Resuspension threshold of a granular bed by localized heating
Cyprien Morize, Eric Herbert, Alban Sauret

TL;DR
This study experimentally examines how localized heating can induce fluidization and resuspension of granular beds, revealing threshold conditions based on temperature, bed thickness, and buoyancy effects, relevant for industrial and environmental processes.
Contribution
It introduces a new experimental approach to determine the resuspension threshold of granular beds caused by localized heating, highlighting the roles of thermal conductivity and buoyancy parameters.
Findings
Resuspension occurs beyond a specific threshold temperature.
Threshold depends on bed thickness and buoyancy number.
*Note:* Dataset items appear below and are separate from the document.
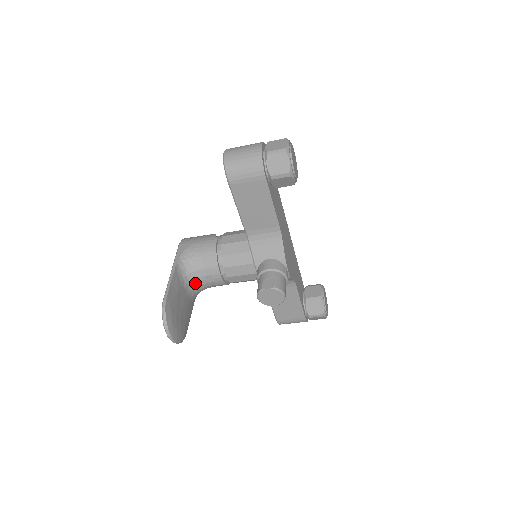
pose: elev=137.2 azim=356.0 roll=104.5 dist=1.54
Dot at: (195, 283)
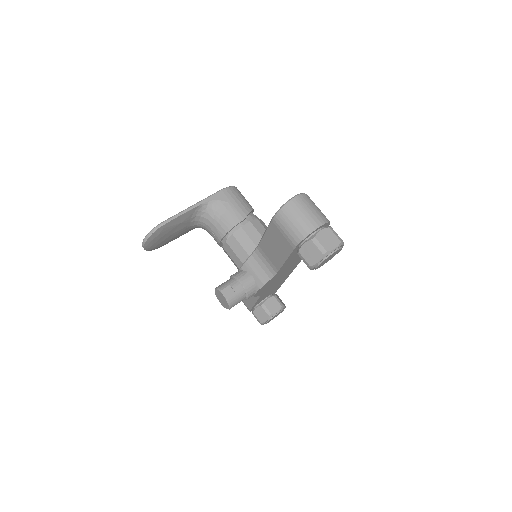
Dot at: (202, 225)
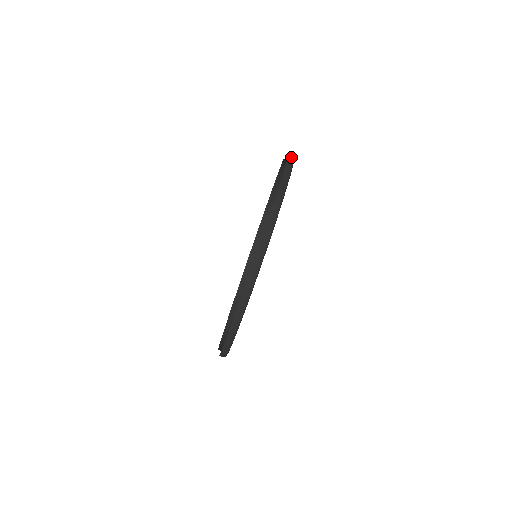
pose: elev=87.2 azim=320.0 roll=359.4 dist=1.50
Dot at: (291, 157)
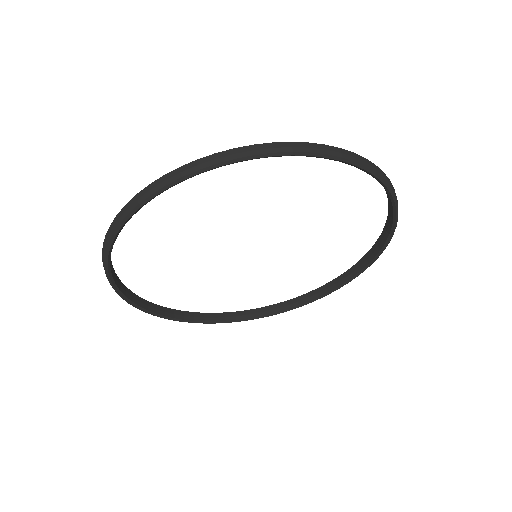
Dot at: occluded
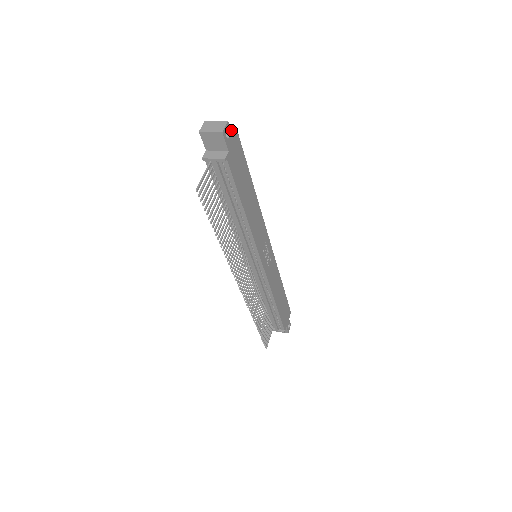
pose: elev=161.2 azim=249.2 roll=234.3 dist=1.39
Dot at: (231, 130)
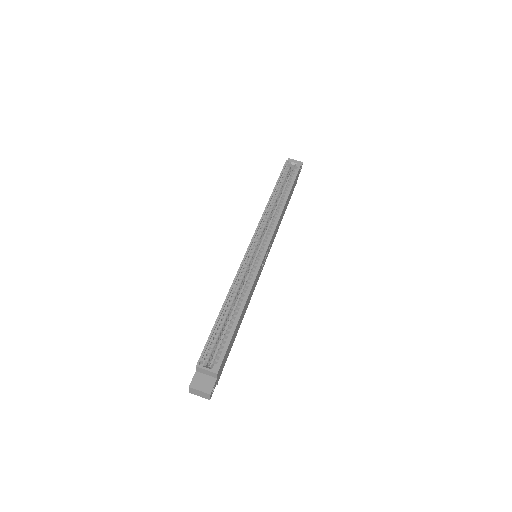
Dot at: (212, 373)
Fluidization results in particle-laden plumes transport.
Abstract
The resuspension and dispersion of particles occur in industrial fluid dynamic processes as well as environmental and geophysical situations. In this paper, we experimentally investigate the ability to fluidize a granular bed with a vertical gradient of temperature. Using laboratory experiments with a localized heat source, we observe a large entrainment of particles into the fluid volume beyond a threshold temperature. The buoyancy-driven fluidized bed then leads to the transport of solid particles through the generation of particle-laden plumes. We show that the destabilization process is driven by the thermal conductivity inside the granular bed and demonstrate that the threshold temperature depends on the thickness of the granular bed and the buoyancy number, i.e., the ratio of the stabilizing density contrast to the destabilizing thermal density contrast.